Using the page on foundation Internet papers below, explain in one to three sentences why, according to that page, some people remain unconvinced by the end-to-end principle.
START DOCUMENT SEGMENT
Foundation Internet Papers

Here are some of what I consider to be the most important papers that describe the Internet and its architecture.
This is the great grandaddy of all Internet architecture papers. The "end-to-end principle" exposited here was fundamental to the Internet's success, yet some remain unconvinced. As with the theory of biological evolution, however, the holdouts are largely motivated by politics and financial self-interest, not reason.

Jerome H. Saltzer, David P. Reed, and David D. Clark.
End-to-End Arguments in System Design.
Second International Conference on Distributed Computing Systems (April, 1981) pages 509-512. Published with minor changes in ACM Transactions in Computer Systems 2, 4, November, 1984, pages 277-288. Reprinted in Craig Partridge, editor Innovations in internetworking. Artech House, Norwood, MA, 1988, pages 195-206. ISBN 0-89006-337-0. Also scheduled to be reprinted in Amit Bhargava, editor. Integrated broadband networks. Artech House, Boston, 1991. ISBN 0-89006-483-0.
Scribe/FinalWord source. In 1997, George Coulouris kindly ported the Scribe text into Portable Document Format (Acrobat), PostScript, Rich Text Format (RTF), and ASCII text.
END DOCUMENT SEGMENT
START GIVEN INFORMATION
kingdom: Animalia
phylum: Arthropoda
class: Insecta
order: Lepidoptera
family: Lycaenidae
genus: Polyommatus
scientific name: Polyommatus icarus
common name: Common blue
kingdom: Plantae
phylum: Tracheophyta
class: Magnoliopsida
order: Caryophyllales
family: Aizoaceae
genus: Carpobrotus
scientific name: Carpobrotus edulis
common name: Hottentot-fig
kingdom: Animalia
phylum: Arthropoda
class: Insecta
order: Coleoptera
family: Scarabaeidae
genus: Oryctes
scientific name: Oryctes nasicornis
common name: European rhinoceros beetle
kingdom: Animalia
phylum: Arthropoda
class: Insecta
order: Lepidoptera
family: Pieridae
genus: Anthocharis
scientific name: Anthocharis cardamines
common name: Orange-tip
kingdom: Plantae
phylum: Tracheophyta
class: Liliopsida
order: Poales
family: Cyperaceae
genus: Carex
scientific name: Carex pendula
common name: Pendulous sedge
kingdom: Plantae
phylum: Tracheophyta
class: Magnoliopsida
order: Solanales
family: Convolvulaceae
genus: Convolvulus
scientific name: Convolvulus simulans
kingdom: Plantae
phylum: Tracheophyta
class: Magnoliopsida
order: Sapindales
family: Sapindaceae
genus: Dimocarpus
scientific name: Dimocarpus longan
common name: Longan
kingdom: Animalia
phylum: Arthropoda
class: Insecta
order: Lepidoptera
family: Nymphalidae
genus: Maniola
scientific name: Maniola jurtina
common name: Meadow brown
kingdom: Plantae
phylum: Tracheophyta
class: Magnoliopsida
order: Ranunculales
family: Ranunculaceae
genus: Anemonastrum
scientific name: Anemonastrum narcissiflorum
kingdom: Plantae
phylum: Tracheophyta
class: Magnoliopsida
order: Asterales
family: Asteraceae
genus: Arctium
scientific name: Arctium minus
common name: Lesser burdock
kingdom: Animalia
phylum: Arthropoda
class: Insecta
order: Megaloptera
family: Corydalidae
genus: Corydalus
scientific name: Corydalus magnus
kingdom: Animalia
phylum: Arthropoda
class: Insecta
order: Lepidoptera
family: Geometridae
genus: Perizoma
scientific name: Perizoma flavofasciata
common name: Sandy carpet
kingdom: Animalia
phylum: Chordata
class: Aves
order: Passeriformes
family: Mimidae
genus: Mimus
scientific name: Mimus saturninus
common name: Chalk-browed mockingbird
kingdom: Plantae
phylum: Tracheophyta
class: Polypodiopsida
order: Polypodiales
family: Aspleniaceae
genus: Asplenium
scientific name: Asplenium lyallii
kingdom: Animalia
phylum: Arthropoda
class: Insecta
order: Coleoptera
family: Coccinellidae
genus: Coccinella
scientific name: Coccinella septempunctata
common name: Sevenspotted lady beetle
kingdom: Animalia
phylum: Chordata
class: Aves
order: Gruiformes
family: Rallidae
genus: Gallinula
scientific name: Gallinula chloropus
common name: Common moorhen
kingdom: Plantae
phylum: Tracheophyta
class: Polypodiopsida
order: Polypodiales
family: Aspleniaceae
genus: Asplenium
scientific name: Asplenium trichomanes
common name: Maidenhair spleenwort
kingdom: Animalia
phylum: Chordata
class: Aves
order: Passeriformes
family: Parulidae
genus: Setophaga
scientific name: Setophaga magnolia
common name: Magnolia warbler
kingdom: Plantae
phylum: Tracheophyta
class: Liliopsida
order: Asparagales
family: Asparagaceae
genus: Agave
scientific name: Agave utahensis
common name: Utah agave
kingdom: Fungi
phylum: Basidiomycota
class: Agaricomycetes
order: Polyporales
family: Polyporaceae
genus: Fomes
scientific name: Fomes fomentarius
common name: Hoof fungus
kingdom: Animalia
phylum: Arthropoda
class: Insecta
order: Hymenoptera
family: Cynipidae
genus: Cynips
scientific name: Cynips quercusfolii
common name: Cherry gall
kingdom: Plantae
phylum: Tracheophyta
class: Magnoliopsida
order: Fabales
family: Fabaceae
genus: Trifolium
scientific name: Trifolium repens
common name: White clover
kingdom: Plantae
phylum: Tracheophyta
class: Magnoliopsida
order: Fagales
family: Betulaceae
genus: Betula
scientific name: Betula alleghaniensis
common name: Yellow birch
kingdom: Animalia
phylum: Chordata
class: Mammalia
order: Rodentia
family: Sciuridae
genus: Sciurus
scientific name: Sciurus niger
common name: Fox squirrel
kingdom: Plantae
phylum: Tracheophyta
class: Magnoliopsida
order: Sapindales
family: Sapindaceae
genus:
END GIVEN INFORMATION
### TASK OUTPUT
The page says those who remain unconvinced are driven largely by politics and financial self-interest, not by reason. It compares them to the holdouts against the theory of biological evolution.